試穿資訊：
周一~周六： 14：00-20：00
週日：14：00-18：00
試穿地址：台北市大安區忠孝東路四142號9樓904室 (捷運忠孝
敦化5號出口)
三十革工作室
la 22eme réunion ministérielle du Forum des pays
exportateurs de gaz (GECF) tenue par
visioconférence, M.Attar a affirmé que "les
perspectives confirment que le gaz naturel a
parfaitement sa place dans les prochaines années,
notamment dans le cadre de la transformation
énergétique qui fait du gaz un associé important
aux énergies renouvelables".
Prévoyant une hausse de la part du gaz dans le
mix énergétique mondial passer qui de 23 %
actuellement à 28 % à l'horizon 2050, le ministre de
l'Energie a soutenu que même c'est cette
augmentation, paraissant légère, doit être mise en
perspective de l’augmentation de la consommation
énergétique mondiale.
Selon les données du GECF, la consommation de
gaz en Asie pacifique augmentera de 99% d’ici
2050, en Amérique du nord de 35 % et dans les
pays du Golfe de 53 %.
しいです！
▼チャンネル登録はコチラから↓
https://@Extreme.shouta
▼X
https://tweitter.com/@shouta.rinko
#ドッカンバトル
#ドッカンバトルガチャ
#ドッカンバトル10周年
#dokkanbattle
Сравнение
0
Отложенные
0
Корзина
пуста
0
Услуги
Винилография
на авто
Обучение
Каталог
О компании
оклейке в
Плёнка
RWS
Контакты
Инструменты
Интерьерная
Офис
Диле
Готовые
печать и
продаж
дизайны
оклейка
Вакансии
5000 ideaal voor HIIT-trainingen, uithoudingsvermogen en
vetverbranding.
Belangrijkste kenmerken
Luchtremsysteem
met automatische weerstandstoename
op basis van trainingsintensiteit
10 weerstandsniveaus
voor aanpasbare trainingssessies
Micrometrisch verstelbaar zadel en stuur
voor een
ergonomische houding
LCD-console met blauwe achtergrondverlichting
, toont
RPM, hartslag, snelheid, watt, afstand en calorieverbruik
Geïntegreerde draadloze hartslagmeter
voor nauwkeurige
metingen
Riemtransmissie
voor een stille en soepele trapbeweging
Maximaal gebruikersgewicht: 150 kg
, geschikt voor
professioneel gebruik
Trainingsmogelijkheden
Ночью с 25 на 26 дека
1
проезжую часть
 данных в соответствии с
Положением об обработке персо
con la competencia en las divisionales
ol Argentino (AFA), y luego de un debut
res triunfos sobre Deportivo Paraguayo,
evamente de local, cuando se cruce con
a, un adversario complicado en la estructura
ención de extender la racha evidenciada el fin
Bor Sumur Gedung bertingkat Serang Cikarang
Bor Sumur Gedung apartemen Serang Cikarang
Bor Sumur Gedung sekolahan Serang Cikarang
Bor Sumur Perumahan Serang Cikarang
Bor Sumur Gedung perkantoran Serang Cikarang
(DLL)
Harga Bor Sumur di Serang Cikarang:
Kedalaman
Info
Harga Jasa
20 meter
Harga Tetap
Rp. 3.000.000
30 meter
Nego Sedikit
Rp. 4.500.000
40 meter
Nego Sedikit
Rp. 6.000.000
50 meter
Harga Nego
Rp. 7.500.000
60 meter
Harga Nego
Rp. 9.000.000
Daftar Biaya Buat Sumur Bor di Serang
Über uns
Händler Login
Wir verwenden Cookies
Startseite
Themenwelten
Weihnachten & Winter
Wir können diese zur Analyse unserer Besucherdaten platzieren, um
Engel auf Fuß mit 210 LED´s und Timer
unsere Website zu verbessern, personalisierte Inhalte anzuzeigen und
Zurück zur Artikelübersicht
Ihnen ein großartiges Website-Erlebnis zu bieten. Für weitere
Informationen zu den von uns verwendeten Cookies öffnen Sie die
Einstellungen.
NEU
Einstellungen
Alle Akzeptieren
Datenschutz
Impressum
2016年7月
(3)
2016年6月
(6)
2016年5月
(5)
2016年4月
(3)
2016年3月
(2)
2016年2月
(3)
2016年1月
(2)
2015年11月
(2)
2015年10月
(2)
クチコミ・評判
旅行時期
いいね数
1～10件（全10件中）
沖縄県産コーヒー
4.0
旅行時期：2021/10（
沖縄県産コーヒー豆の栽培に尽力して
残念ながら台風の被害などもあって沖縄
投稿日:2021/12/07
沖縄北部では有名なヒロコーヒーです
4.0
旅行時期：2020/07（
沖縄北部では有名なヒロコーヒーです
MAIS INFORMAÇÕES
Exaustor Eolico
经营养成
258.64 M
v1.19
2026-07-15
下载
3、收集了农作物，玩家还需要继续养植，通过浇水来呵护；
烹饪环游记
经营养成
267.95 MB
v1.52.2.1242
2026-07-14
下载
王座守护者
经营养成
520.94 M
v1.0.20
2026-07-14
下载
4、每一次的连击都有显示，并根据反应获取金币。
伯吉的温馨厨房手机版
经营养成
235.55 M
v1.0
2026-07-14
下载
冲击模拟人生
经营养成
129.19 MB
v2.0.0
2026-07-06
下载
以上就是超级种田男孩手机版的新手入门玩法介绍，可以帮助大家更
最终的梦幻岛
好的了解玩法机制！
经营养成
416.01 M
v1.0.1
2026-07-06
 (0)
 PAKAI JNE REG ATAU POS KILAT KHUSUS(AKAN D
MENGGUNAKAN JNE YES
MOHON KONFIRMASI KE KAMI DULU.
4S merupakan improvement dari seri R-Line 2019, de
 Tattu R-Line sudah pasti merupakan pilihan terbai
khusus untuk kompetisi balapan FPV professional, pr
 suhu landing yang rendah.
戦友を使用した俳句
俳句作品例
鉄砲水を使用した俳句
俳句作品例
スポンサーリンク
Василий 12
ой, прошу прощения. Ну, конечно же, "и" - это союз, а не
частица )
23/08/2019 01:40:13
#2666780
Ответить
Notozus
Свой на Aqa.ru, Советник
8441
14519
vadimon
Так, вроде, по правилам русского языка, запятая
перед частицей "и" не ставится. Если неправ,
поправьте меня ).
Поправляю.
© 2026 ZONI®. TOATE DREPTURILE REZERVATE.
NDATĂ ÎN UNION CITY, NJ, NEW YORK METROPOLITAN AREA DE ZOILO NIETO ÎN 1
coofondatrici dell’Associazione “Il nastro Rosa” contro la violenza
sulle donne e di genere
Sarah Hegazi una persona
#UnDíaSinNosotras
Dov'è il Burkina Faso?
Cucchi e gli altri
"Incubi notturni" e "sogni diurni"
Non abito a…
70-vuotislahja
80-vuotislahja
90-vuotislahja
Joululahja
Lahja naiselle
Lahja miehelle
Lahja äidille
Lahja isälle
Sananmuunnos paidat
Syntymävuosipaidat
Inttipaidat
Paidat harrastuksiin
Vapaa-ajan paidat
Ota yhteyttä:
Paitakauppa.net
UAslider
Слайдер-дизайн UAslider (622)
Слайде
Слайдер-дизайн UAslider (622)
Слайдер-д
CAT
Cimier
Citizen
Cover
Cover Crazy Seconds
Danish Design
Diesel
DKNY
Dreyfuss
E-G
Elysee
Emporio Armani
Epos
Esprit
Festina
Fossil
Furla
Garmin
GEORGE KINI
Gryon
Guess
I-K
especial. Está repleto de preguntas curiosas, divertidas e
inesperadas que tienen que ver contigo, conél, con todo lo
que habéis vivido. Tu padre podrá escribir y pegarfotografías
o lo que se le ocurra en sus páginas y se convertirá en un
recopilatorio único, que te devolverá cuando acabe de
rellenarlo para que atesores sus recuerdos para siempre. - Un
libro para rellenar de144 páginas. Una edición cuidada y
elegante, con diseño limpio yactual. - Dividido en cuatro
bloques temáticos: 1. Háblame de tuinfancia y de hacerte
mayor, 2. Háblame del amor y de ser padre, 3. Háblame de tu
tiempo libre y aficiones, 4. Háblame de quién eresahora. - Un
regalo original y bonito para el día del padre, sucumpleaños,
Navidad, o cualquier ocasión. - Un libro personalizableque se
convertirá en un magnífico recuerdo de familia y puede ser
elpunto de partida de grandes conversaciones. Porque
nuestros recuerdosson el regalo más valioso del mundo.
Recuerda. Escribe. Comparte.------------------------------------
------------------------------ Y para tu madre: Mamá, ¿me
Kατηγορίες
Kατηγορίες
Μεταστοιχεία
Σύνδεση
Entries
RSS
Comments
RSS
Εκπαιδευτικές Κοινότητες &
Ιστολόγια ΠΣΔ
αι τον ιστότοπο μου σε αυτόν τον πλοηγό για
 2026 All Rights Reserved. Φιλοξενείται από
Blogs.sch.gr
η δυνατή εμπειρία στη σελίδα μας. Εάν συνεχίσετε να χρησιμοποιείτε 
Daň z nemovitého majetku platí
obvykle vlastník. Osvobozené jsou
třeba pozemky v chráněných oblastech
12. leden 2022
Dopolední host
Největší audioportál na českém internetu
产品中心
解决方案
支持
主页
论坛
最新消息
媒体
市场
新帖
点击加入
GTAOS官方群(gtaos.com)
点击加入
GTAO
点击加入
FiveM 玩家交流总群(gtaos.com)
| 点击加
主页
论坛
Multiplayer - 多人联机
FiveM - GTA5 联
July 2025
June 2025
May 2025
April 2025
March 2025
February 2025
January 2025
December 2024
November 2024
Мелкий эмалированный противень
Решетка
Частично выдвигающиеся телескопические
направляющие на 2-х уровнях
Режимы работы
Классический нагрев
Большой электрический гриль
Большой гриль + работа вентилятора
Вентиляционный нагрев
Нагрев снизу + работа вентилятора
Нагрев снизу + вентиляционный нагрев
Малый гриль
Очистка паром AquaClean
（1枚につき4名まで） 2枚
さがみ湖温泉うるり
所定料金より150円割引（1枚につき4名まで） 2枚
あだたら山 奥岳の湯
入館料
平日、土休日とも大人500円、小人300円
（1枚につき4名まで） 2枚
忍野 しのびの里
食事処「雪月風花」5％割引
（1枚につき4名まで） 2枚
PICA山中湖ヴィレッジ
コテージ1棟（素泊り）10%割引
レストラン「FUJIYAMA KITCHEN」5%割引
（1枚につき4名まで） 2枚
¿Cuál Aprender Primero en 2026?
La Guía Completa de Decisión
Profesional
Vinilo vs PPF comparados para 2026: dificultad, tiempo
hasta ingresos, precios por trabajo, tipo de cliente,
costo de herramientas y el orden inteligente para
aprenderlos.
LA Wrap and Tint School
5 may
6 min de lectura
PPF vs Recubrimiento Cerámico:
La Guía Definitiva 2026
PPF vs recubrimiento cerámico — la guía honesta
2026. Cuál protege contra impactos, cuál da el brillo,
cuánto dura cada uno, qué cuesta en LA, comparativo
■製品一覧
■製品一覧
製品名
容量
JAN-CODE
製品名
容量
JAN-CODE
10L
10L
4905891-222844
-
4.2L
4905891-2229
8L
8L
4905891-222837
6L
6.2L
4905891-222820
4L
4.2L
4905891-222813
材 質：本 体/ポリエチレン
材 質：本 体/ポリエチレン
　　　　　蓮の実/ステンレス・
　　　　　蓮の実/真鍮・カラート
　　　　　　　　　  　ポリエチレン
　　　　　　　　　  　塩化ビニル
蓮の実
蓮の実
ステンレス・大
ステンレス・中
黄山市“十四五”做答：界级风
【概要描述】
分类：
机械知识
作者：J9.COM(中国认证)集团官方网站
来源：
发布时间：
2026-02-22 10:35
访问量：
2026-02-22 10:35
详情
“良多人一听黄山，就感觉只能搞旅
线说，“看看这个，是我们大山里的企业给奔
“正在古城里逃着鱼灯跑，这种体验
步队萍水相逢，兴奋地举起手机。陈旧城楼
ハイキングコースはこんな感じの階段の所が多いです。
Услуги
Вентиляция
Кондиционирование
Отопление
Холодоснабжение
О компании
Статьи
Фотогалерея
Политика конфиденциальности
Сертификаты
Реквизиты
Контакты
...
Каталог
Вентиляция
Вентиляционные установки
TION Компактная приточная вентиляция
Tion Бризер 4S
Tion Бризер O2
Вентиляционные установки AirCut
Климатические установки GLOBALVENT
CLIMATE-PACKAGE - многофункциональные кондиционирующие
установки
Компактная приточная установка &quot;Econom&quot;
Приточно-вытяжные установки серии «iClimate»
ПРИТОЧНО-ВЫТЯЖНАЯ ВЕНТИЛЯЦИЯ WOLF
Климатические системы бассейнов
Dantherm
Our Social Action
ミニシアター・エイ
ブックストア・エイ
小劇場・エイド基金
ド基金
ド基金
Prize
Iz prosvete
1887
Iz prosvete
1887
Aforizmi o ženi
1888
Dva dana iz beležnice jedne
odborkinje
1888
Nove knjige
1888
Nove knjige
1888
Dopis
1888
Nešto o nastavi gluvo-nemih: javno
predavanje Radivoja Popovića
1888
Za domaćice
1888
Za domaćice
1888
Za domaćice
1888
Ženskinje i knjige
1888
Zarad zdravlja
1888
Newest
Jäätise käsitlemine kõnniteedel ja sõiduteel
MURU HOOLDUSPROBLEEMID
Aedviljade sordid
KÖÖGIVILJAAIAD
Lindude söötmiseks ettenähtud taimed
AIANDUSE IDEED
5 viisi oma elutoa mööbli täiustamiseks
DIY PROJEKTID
* * * * * * * * *
*Requirement*.
The lines above, from the start of the records through the one containing "Belangrijkste kenmerken", are to be printed exactly, and nothing else is to be included.

*Exercise answer*.
試穿資訊：
周一~周六： 14：00-20：00
週日：14：00-18：00
試穿地址：台北市大安區忠孝東路四142號9樓904室 (捷運忠孝
敦化5號出口)
三十革工作室
la 22eme réunion ministérielle du Forum des pays
exportateurs de gaz (GECF) tenue par
visioconférence, M.Attar a affirmé que "les
perspectives confirment que le gaz naturel a
parfaitement sa place dans les prochaines années,
notamment dans le cadre de la transformation
énergétique qui fait du gaz un associé important
aux énergies renouvelables".
Prévoyant une hausse de la part du gaz dans le
mix énergétique mondial passer qui de 23 %
actuellement à 28 % à l'horizon 2050, le ministre de
l'Energie a soutenu que même c'est cette
augmentation, paraissant légère, doit être mise en
perspective de l’augmentation de la consommation
énergétique mondiale.
Selon les données du GECF, la consommation de
gaz en Asie pacifique augmentera de 99% d’ici
2050, en Amérique du nord de 35 % et dans les
pays du Golfe de 53 %.
しいです！
▼チャンネル登録はコチラから↓
https://@Extreme.shouta
▼X
https://tweitter.com/@shouta.rinko
#ドッカンバトル
#ドッカンバトルガチャ
#ドッカンバトル10周年
#dokkanbattle
Сравнение
0
Отложенные
0
Корзина
пуста
0
Услуги
Винилография
на авто
Обучение
Каталог
О компании
оклейке в
Плёнка
RWS
Контакты
Инструменты
Интерьерная
Офис
Диле
Готовые
печать и
продаж
дизайны
оклейка
Вакансии
5000 ideaal voor HIIT-trainingen, uithoudingsvermogen en
vetverbranding.
Belangrijkste kenmerken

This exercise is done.